I’m currently using gatling to perform load test to an application.
My setup launches several load injection pods in my k8s infrastructure and each load injector has the following resources:
Memory Limits: 8GB
CPU Requests: 1 CPU
JVM args:[’-server’, ‘-Xms3072m’, ‘-Xmx3072m’]
Basically my pods is being OOM Killed since page cache memory increases during all my test till we got without any memory available.
Like we can observe Heap (heap-usage.png) and Working Set is controlled during all my test (working-set-memory.png), but when looking at page cache memory the behaviour is this (cache-value.png).

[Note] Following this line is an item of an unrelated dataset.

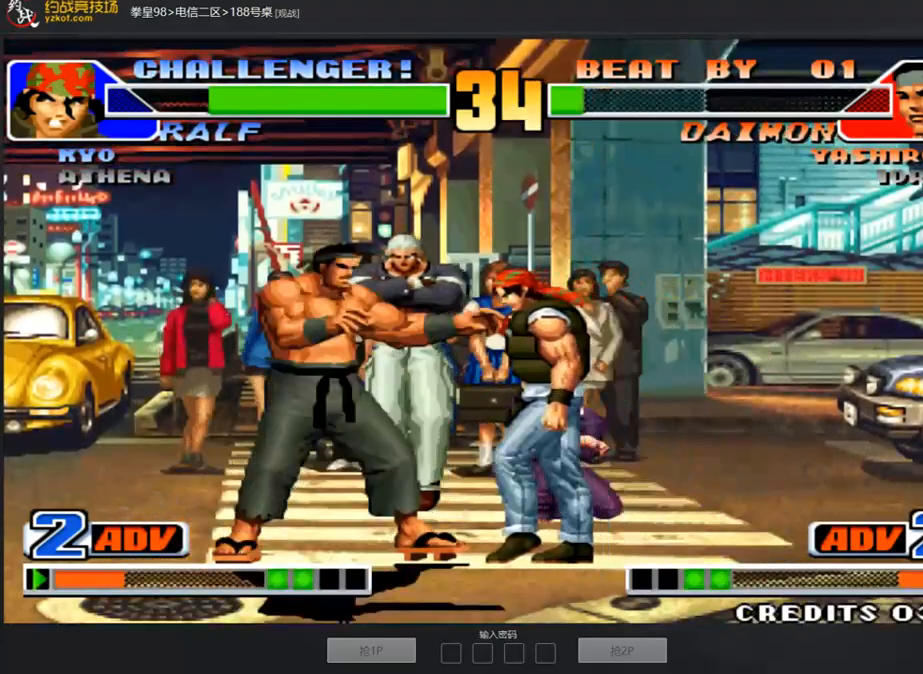
{"buttons": [], "left_stick": "right", "events": [[33, "left_stick", "up"], [301, "C", "down"], [385, "left_stick", "right"], [485, "C", "up"]]}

I have requests tried to apply some customisations to avoid these issues:
Is your failure at 5:25 specifically? Your working-set-memory image is showing a spike during that time which makes me wonder if that is the point of failure. I have previously encountered OOM errors but it only occurs when the origin (server) slows down, hence accumulating a huge counts of requests (if you’re using a open workload model). Since in my use case each request has it’s own session, it’s own map and objects, this will result in out of memory error.

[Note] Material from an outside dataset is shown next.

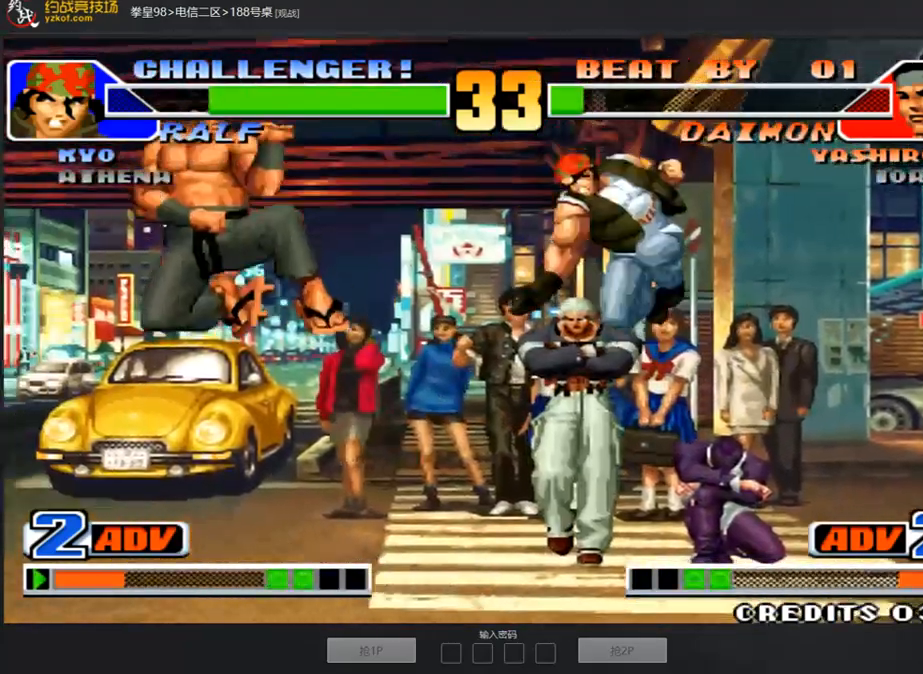
{"buttons": [], "left_stick": "right", "events": [[17, "left_stick", "center"], [218, "left_stick", "left"], [285, "C", "down"], [302, "left_stick", "center"], [352, "C", "up"], [368, "left_stick", "right"]]}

The other issue I’ve encountered before is due to typo on my script, the users never terminated even when the request has completed, hence the user’s session is kept and not removed. By looking at your active users count you might be able to tell if something similar is happening to you.
I’m not saying this is what happened, but I think it will be interesting to still generate reports through your simulation.log to observe the behavior.
E.g. From the attached graph 13:23 is when I can tell the server is not handling the load well, once it started degrading there’s no going back. Since my timeout is set to 60 seconds this will then in turn take down my Gatling tool due to OOM.